# [What you have to do]
Determine how many lines of this material contain "Atti". Give only the number.
──────
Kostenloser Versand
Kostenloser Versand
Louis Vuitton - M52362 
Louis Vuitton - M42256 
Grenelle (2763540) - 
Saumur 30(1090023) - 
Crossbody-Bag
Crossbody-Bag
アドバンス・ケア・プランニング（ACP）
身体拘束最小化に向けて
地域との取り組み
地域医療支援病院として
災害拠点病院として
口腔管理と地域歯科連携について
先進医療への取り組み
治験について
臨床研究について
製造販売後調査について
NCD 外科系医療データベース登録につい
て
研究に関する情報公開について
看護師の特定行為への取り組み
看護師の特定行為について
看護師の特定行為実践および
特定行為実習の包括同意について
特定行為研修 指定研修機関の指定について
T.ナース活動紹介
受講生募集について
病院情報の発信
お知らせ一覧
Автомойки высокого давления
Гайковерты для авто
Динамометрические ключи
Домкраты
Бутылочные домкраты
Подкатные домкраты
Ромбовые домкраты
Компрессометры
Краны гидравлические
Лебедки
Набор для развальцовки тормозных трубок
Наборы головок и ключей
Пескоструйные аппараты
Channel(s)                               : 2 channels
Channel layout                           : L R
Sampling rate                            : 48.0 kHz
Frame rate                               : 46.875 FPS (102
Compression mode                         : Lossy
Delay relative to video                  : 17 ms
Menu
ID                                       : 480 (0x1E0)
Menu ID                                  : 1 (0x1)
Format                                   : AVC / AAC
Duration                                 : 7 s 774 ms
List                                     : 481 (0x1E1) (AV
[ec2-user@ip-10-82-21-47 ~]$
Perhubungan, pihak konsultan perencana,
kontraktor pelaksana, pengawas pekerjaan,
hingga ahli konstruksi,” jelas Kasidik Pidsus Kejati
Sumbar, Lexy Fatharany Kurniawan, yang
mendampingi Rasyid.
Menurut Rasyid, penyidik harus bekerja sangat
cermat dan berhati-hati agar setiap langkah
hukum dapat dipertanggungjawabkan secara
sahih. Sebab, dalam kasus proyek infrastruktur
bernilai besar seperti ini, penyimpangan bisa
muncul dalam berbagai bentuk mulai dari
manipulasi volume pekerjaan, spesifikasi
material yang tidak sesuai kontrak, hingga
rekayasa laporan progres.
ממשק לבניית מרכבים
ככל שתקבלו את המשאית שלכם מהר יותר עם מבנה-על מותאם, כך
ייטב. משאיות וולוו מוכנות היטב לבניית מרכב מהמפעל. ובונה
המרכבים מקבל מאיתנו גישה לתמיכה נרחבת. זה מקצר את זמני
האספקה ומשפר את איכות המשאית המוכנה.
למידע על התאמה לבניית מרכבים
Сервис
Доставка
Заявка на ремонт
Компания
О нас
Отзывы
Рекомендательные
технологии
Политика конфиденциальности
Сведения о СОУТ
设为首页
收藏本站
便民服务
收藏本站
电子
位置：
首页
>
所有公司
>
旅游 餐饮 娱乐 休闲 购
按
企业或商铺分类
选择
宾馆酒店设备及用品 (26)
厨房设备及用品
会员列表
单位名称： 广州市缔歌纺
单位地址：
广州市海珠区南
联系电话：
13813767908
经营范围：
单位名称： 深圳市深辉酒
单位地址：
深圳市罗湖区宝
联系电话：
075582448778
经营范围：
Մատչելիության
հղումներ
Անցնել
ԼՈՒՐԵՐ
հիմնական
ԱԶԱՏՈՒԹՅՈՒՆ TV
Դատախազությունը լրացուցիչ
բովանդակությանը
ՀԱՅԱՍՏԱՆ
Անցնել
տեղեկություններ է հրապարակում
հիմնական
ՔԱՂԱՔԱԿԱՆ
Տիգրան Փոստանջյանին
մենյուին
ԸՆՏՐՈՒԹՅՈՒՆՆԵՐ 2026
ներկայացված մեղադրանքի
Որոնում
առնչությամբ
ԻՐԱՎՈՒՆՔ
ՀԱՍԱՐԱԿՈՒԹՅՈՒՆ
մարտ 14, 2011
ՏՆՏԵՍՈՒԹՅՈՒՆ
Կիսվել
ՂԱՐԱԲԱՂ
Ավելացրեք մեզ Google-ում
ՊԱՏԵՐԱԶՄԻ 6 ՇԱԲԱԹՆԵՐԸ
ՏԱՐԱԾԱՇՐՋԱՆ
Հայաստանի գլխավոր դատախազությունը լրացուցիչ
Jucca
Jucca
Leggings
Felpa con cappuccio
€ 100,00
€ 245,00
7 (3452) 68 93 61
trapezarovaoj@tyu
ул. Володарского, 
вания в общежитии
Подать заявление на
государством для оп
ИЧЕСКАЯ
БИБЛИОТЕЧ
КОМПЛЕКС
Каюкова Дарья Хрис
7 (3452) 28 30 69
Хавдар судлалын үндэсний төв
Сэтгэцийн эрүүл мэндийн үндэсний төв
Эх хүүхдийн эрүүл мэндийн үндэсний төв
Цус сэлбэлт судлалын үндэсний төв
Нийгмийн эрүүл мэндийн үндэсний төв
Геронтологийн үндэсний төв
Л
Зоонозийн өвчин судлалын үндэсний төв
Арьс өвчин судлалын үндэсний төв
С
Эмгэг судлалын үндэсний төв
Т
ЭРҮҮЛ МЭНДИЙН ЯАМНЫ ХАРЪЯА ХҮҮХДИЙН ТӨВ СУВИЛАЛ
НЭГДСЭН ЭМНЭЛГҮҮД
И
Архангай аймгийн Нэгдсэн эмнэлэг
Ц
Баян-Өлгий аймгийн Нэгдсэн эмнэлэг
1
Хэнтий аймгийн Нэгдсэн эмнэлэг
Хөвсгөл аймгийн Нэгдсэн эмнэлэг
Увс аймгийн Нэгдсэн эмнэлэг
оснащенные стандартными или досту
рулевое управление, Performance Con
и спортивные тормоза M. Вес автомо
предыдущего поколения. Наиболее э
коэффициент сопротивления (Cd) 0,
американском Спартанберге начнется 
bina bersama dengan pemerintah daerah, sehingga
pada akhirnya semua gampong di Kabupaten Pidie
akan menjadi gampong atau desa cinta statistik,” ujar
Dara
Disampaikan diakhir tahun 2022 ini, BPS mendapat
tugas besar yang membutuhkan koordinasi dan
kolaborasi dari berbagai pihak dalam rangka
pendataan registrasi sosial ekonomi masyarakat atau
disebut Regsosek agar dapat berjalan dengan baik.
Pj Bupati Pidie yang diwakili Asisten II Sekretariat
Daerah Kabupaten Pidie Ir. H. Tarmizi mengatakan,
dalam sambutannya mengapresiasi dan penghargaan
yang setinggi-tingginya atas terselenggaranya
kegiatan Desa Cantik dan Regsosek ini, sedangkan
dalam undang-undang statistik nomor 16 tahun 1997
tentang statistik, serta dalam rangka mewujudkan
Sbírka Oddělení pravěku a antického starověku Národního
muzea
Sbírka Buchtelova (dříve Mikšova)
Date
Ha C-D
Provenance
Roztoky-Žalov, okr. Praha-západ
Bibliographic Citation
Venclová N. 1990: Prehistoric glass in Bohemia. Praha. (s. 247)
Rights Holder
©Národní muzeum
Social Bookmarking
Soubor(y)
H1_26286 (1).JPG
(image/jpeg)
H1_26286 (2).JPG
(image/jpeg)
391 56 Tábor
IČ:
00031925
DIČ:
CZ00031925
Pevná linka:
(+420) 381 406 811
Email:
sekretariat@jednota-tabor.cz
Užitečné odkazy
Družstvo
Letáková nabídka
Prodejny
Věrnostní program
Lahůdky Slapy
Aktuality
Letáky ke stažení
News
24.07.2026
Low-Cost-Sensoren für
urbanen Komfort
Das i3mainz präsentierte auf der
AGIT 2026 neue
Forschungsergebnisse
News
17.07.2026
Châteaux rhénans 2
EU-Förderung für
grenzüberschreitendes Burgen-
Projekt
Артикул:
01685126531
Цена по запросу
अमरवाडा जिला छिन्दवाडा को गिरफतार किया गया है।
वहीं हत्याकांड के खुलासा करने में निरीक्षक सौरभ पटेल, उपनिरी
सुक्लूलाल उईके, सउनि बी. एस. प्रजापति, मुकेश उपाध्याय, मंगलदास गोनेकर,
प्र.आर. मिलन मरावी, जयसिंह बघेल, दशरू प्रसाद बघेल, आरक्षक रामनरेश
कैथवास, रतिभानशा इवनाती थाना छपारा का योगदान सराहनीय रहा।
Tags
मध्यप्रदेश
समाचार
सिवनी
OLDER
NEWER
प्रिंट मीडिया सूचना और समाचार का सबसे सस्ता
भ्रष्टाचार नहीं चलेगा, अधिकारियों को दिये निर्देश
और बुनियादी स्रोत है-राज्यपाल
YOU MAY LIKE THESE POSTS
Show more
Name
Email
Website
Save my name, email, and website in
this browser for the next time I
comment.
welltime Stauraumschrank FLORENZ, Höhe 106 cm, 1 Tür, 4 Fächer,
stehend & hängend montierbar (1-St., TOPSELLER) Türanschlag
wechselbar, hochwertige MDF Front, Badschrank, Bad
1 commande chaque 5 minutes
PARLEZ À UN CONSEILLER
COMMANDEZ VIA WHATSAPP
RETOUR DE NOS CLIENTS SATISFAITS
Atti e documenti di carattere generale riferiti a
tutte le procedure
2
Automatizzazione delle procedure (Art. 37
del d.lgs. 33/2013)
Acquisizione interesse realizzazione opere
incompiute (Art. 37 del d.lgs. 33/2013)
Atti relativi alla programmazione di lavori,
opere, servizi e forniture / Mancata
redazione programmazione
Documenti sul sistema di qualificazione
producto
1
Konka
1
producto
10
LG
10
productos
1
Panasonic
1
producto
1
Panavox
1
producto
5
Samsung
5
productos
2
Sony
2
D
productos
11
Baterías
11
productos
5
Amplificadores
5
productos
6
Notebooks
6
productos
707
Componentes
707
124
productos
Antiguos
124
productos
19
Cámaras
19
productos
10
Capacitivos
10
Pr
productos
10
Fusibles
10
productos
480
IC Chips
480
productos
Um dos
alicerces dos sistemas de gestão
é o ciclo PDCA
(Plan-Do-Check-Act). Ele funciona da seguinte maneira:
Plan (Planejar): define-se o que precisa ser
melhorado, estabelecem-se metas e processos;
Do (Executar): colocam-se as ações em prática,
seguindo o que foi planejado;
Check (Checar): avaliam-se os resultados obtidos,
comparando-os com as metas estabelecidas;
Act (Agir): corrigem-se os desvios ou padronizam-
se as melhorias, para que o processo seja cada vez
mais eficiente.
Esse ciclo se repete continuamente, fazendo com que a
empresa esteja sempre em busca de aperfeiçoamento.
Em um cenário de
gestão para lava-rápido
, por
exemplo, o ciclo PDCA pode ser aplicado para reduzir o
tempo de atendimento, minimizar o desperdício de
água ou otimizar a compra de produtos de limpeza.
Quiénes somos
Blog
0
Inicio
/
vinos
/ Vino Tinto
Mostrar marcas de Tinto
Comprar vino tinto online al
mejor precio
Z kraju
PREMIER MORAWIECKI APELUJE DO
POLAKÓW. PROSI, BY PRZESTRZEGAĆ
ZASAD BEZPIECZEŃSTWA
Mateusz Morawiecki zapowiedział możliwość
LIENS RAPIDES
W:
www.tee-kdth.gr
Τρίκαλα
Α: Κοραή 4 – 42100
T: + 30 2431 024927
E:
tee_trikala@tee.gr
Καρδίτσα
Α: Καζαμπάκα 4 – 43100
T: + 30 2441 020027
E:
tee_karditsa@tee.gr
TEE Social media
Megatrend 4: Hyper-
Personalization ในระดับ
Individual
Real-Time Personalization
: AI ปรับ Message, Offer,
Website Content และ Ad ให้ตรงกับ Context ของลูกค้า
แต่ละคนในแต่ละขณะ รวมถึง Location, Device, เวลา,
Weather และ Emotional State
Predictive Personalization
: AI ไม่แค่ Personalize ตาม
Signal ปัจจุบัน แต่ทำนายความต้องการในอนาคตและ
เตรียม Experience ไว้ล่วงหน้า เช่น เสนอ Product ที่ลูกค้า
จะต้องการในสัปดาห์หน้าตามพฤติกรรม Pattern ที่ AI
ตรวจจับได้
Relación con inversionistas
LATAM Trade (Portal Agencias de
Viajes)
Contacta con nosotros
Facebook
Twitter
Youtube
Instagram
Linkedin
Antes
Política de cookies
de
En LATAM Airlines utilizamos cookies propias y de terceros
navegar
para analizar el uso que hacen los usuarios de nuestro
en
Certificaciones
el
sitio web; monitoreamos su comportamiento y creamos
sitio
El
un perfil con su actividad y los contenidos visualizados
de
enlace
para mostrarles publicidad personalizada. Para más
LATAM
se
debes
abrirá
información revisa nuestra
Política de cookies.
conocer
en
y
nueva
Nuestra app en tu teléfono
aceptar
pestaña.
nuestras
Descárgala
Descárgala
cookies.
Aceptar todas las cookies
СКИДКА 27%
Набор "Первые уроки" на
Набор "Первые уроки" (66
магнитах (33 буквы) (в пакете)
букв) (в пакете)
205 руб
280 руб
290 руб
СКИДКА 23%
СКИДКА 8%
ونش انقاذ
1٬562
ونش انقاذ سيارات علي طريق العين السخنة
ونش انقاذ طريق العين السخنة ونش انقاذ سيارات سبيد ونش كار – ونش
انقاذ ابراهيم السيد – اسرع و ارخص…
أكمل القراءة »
──────
# [Answer section]
2